### TO-DO ITEM
Gather every line below that contains the word "only", and copy each of those lines in full.

[RECORDS SHOWN Boundary: Start]

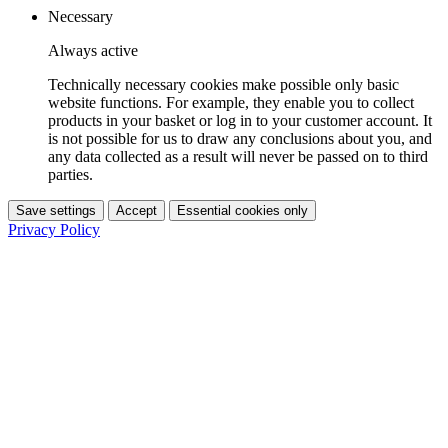
Necessary
Always active
Technically necessary cookies make possible only basic
website functions. For example, they enable you to collect
products in your basket or log in to your customer account. It
is not possible for us to draw any conclusions about you, and
any data collected as a result will never be passed on to third
parties.
Save settings
Accept
Essential cookies only
Privacy Policy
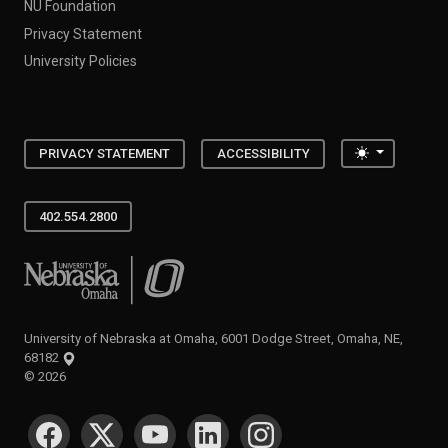
NU Foundation
Privacy Statement
University Policies
Toggle the
PRIVACY STATEMENT
ACCESSIBILITY
402.554.2800
University of Nebraska at Omaha
University of Nebraska at Omaha, 6001 Dodge Street, Omaha, NE,
68182
©
2026
SOCIAL MEDIA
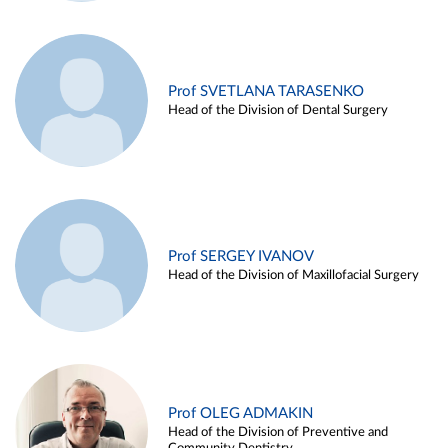
Prof SVETLANA TARASENKO
Head of the Division of Dental Surgery
Prof SERGEY IVANOV
Head of the Division of Maxillofacial Surgery
Prof OLEG ADMAKIN
Head of the Division of Preventive and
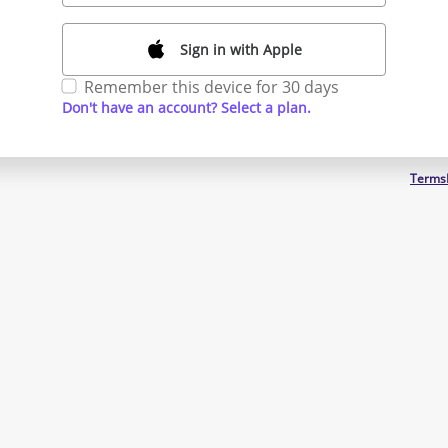
Sign in with Apple
Remember this device for 30 days
Don't have an account? Select a plan.
Terms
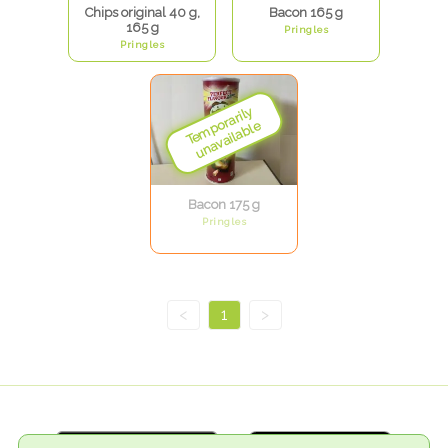
Chips original 40 g,
Bacon 165 g
165 g
Pringles
Pringles
Bacon 175 g
Pringles
<
1
>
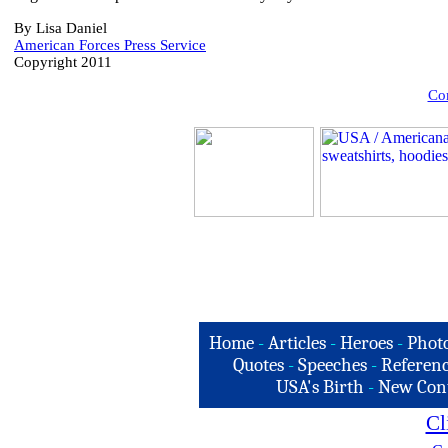
By Lisa Daniel
American Forces Press Service
Copyright 2011
Com
Home
-
Articles
-
Heroes
-
Phot
Quotes
-
Speeches
-
Referenc
USA's Birth
-
New Con
Cl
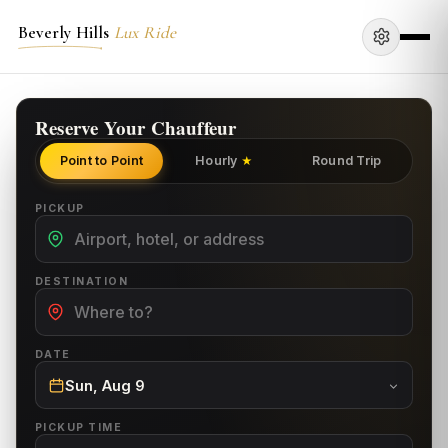
Beverly Hills
Lux Ride
Reserve Your Chauffeur
Point to Point
Hourly
Round Trip
★
PICKUP
DESTINATION
DATE
Sun, Aug 9
PICKUP TIME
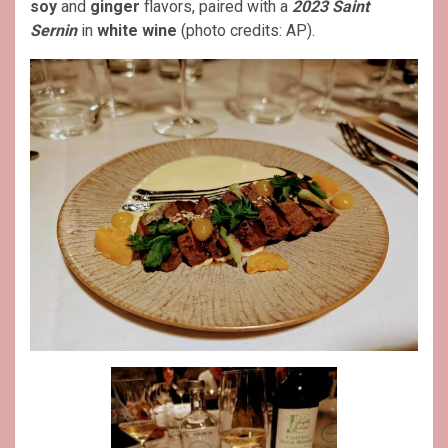
soy
and
ginger
flavors, paired with a
2023 Saint
Sernin
in
white wine
(photo credits: AP).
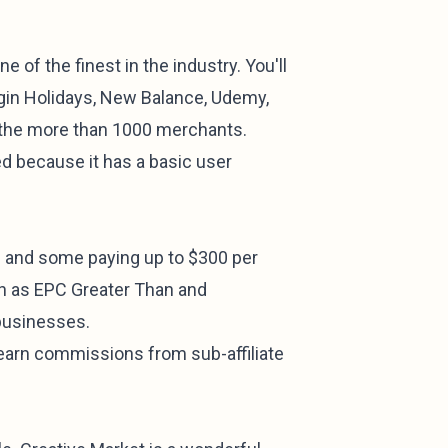
e of the finest in the industry. You'll
rgin Holidays, New Balance, Udemy,
 the more than 1000 merchants.
ed because it has a basic user
s and some paying up to $300 per
ch as EPC Greater Than and
businesses.
 earn commissions from sub-affiliate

[RECORDS SHOWN Boundary: End]

### COMPLETED EXERCISE
Technically necessary cookies make possible only basic
Essential cookies only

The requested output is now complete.